È stato rapito giovedì, nella regione sudanese del Darfur, il monaco cristiano Gabriel El Anthony.

Il pastore copto ortodosso, di cittadinanza sudanese, è stato vittima del sequestro nella città di Bielel a sud di Nyala.

Secondo le ricostruzioni, fatte grazie alla testimonianza di un uomo che ha assistito all’azione, un gruppo di miliziani armati è penetrato nella parrocchia dove il religioso viveva. I banditi hanno picchiato e legato due persone e poi, sotto la minaccia delle armi, hanno prelevato padre Gabriel, dandosi poi alla fuga a bordo di un pick up.

Il Darfur è da decenni lo scenario di una guerra civile ed è anche la roccaforte di diverse fazioni armate: dai ribelli che si oppongono al regime di Omar al Bashir a gruppi legati all’estremismo islamico e poi non mancano i janjaweed, i demoni a cavallo, i miliziani assoldati dal dittatore sudanese noti per la ferocia e la brutalità dimostrate durante l’apice del conflitto a inizio anni 2000.

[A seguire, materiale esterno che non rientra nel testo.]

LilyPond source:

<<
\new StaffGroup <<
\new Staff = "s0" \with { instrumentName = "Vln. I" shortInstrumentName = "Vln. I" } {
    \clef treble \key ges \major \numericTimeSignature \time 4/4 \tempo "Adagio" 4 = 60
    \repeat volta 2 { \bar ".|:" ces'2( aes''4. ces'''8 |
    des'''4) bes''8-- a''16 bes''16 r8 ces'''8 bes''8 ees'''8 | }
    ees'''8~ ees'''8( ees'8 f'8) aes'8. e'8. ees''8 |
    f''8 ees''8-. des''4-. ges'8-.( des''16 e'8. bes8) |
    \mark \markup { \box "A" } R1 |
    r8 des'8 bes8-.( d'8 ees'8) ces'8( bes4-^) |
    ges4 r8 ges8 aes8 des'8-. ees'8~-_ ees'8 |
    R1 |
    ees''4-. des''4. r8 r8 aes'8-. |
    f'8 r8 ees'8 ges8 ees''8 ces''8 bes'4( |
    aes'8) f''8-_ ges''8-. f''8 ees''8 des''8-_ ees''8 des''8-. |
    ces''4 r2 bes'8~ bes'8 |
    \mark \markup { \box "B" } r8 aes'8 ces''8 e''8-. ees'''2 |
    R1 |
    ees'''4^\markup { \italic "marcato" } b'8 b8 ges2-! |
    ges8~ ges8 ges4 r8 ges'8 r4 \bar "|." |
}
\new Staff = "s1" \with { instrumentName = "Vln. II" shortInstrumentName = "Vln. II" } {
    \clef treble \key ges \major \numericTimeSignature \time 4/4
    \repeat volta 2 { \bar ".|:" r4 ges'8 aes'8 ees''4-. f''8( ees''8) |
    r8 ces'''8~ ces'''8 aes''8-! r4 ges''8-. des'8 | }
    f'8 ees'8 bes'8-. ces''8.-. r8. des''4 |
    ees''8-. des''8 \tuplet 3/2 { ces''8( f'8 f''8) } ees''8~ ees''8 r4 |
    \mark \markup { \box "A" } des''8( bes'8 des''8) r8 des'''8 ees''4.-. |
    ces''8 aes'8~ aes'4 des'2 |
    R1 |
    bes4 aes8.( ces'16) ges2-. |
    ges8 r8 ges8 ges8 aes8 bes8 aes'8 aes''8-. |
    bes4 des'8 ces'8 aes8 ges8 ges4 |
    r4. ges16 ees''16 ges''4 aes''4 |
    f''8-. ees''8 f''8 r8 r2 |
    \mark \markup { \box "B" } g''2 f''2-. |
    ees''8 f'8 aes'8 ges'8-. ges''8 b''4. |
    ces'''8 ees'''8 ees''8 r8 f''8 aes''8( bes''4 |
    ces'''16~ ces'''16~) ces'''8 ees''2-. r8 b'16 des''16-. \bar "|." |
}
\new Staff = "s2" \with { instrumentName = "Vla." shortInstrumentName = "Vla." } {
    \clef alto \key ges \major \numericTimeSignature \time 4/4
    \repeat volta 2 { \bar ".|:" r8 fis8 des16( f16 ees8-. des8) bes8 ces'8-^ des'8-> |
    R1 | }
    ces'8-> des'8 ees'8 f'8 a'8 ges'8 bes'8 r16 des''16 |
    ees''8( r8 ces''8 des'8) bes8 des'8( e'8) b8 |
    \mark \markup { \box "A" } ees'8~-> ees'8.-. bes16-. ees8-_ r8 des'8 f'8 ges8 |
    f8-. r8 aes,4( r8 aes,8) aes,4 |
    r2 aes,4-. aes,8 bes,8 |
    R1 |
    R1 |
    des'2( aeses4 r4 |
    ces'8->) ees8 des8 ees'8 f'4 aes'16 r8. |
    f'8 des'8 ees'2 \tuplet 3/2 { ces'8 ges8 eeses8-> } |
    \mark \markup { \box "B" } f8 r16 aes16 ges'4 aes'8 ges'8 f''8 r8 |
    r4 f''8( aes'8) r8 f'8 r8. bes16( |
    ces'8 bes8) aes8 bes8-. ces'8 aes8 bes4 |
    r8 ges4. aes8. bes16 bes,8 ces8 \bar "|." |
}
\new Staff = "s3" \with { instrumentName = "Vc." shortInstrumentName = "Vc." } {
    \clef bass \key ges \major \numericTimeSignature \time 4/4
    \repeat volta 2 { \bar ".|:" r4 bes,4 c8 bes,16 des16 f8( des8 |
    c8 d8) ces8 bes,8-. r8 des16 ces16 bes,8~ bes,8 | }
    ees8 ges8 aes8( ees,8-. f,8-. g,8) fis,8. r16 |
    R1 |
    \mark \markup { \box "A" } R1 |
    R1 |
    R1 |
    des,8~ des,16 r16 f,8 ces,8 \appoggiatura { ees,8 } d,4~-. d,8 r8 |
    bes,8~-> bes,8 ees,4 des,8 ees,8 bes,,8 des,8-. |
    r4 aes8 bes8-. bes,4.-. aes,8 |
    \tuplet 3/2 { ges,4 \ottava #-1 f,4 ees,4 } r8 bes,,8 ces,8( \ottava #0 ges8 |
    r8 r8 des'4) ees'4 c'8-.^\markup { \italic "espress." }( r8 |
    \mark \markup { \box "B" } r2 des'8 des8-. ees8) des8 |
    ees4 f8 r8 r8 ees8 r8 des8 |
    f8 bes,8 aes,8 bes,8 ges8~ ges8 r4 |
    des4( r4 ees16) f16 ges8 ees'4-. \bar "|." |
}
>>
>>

Il commissario della regione di Nyala, Ismail Yahya, ha confermato l’accaduto, aggiungendo che le forze di sicurezza si stanno impegnando per ritrovare il sacerdote e che per ora le motivazioni del rapimento sono sconosciute. Un’ipotesi però che l’autorità regionale si è permessa di scartare è quella del sequestro da parte di gruppi legati all’estremismo islamico. E una delle piste maggiormente prese in considerazione è invece quella di un rapimento da parte di criminali comuni.

Certo però è che la piccola comunità ortodossa sudanese da sempre vive discriminata ed è oggetto di persecuzioni da parte del regime islamista di Khartoum.